应用记忆会使 golom 序列变慢

Question

我正在尝试使用 C++ 进行记忆化，我正在尝试使用“golom 序列”做一个示例

int main(int argc, char* argv[])
{
    std::unordered_map<int, int> hashTable;

    
    int value = 7;
    
    auto start = std::chrono::high_resolution_clock::now(); 
    std::cout << golomS(4, hashTable) << std::endl;
    auto stop = std::chrono::high_resolution_clock::now();
    
    auto start1 = std::chrono::high_resolution_clock::now();
    std::cout << golom(4) << std::endl;;
    auto stop1 = std::chrono::high_resolution_clock::now();

    auto duration = std::chrono::duration_cast<std::chrono::microseconds>(stop - start);
    auto duration1 = std::chrono::duration_cast<std::chrono::microseconds>(stop1 - start1);

    std::cout << "Time taken by function 1: "
           << duration.count() << " microseconds" << std::endl;

    
    std::cout << "Time taken by function 2: "
          << duration1.count() << " microseconds" << std::endl;
    
    return 0;
}

int golom(int n)
{
    if (n == 1) {return 1;}
    return 1 + golom(n - golom(golom(n - 1)));
}

int golomS(int n, std::unordered_map<int, int> golomb)
{
    if(n == 1)
    {
        return 1; 
    }
    if(!golomb[n])
    {
        golomb[n] = 1 + golomS(n - golomS(golomS(n - 1, golomb), golomb), golomb); 
    }
    return golomb[n];
}

作为输出我得到这个：

4

函数 1 所用时间：687 微秒 //This is Golom S

函数 2 耗时：242 微秒 //This is Golom

GolomS 不应该通过记忆更快吗？我试着绕过调试器，但我不确定有效的“慢”是从哪里来的。

我的问题是：如何改变我制作 golomS 的方法，使其比 golom 更快。谢谢你。 -亚当

Answer 1

int golomS(int n, std::unordered_map<int, int> golomb)
{
    if(n == 1)
    {
        return 1; 
    }
    if(!golomb[n])
    {
        golomb[n] = 1 + golomS(n - golomS(golomS(n - 1, golomb), golomb), golomb); 
    }
    return golomb[n];
}

在您的 goloms 函数中，您将 golomb 作为值而不是引用传递。这意味着每次调用 goloms 时，编译器都会制作 golomb 的副本并在超出范围时销毁该副本，而不更改实际的 golomb 值。

您应该改为通过引用传递。

int golomS(int n, std::unordered_map<int, int>& golomb)
{
    if(n == 1)
    {
        return 1; 
    }
    if(!golomb[n])
    {
        golomb[n] = 1 + golomS(n - golomS(golomS(n - 1, golomb), golomb), golomb); 
    }
    return golomb[n];
}

Answer 2

您的代码中有两个问题。第一个主要问题是您按值传递无序映射。您必须通过引用传递它以使其更快，以避免在每次函数调用时复制整个地图。此外，如果您按值传递映射，则 return 不会保留新计算的值，但如果您按引用传递它，则新值将为调用函数带来好处。

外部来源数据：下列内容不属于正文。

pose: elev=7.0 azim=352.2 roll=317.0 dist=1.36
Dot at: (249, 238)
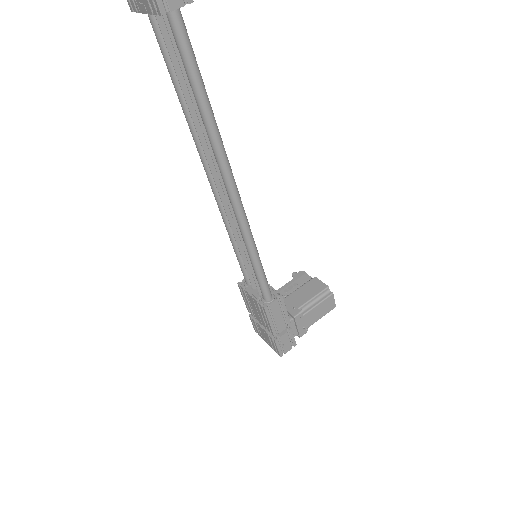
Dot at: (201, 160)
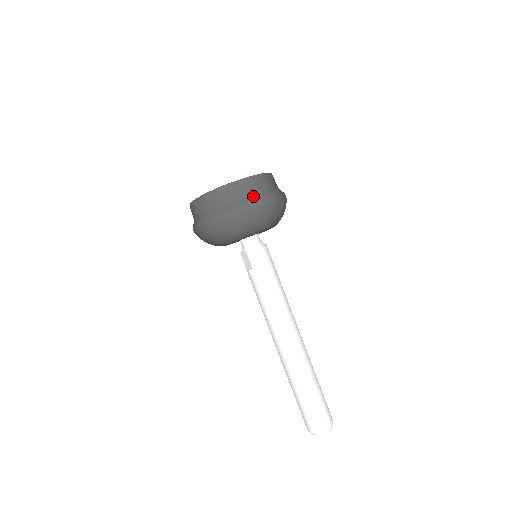
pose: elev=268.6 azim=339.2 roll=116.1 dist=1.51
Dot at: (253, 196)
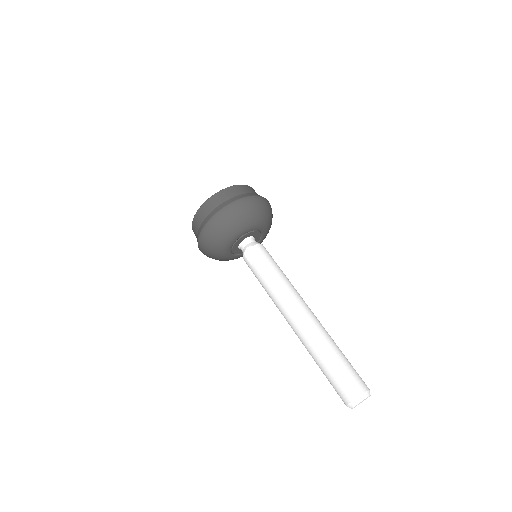
Dot at: occluded
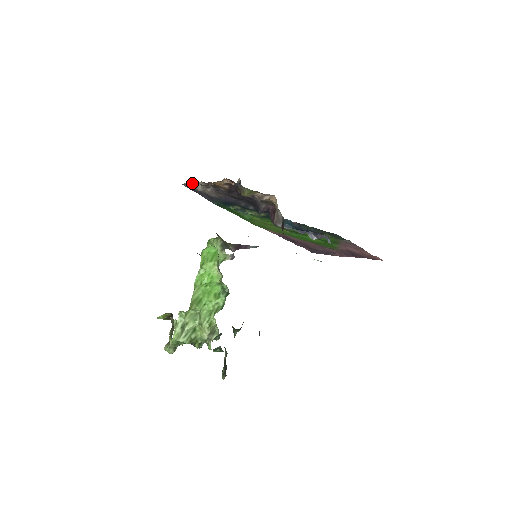
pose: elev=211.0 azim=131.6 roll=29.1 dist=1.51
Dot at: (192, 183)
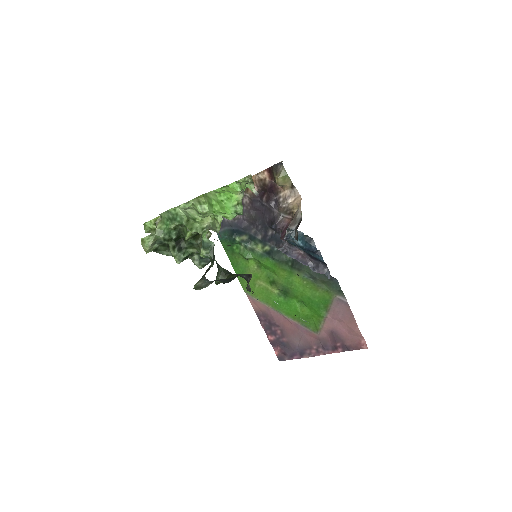
Dot at: occluded
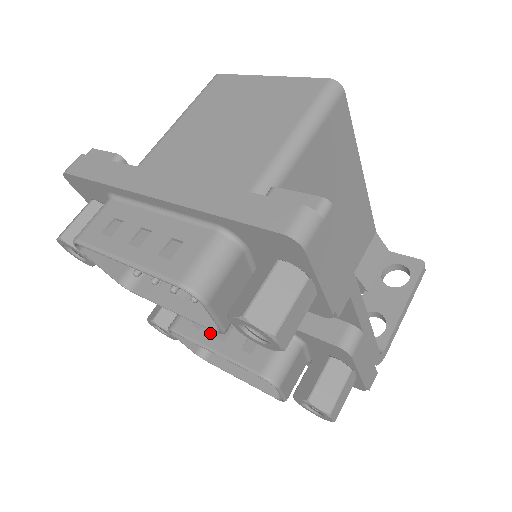
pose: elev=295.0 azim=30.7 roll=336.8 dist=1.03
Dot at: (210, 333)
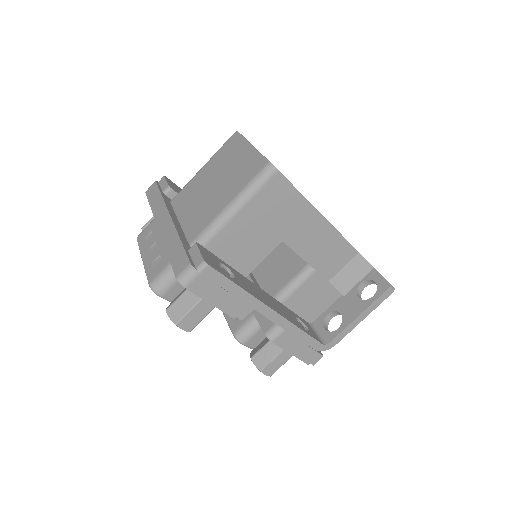
Dot at: occluded
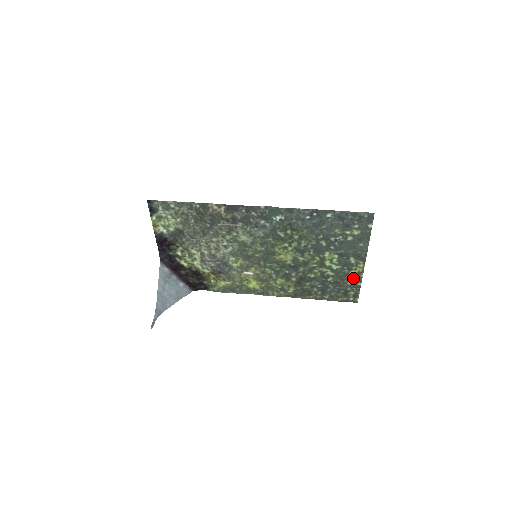
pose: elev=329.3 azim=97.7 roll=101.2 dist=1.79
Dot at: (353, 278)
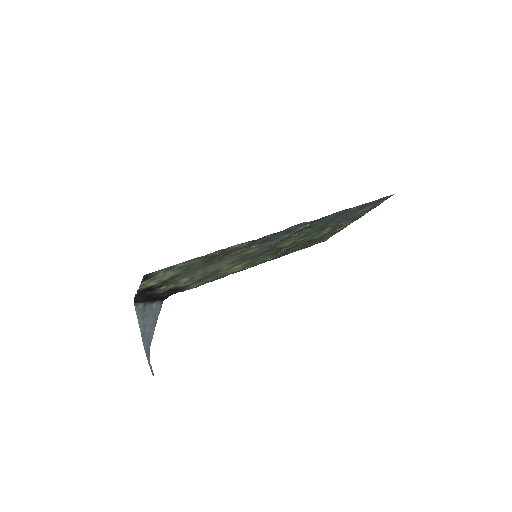
Dot at: (336, 231)
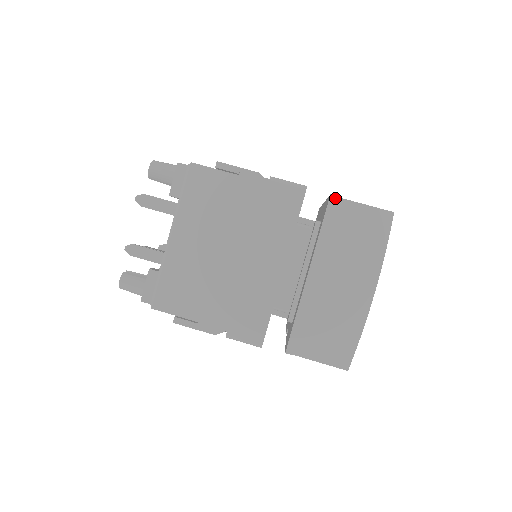
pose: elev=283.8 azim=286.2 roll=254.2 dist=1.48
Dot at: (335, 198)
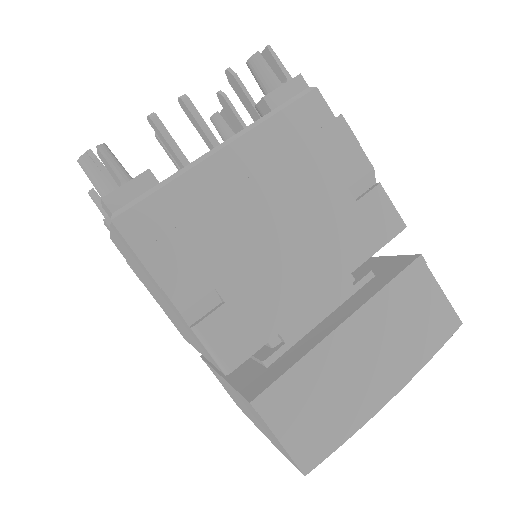
Dot at: (253, 408)
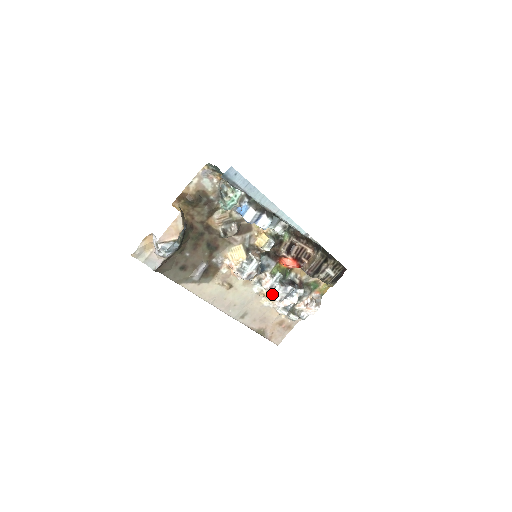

第二个重要问题是您使用非常小的值 4 作为函数的输入来测量时间，4 需要很少的时间来计算，您必须使用更大的值，例如50，因此需要更多的时间来计算，从而给出更准确的时间测量。

与第二个函数相比，您的代码的固定版本已经大大改进了第一个函数的计时（对于输入 50）：

13
13
Time taken by function 1: 110 microseconds
Time taken by function 2: 118345 microseconds

固定码：

Try it online!

#include <unordered_map>
#include <iostream>
#include <chrono>

int golom(int n)
{
    if (n == 1) {return 1;}
    return 1 + golom(n - golom(golom(n - 1)));
}

int golomS(int n, std::unordered_map<int, int> & golomb)
{
    if(n == 1)
        return 1; 
    if(golomb.find(n) == golomb.end())
        golomb[n] = 1 + golomS(n - golomS(golomS(n - 1, golomb), golomb), golomb); 
    return golomb[n];
}

int main(int argc, char* argv[])
{
    std::unordered_map<int, int> hashTable;
    
    auto start = std::chrono::high_resolution_clock::now(); 
    std::cout << golomS(50, hashTable) << std::endl;
    auto stop = std::chrono::high_resolution_clock::now();
    
    auto start1 = std::chrono::high_resolution_clock::now();
    std::cout << golom(50) << std::endl;;
    auto stop1 = std::chrono::high_resolution_clock::now();

    auto duration = std::chrono::duration_cast<std::chrono::microseconds>(stop - start);
    auto duration1 = std::chrono::duration_cast<std::chrono::microseconds>(stop1 - start1);

    std::cout << "Time taken by function 1: "
           << duration.count() << " microseconds" << std::endl;
    
    std::cout << "Time taken by function 2: "
          << duration1.count() << " microseconds" << std::endl;
    
    return 0;
}

Answer 3

除了其他答案之外，我想补充一点，这真的可以从适当的基准测试中受益。

为了获得可靠的结果，您希望运行多次测试，并采取措施确保内存缓存和其他系统级恶作剧不会干扰结果。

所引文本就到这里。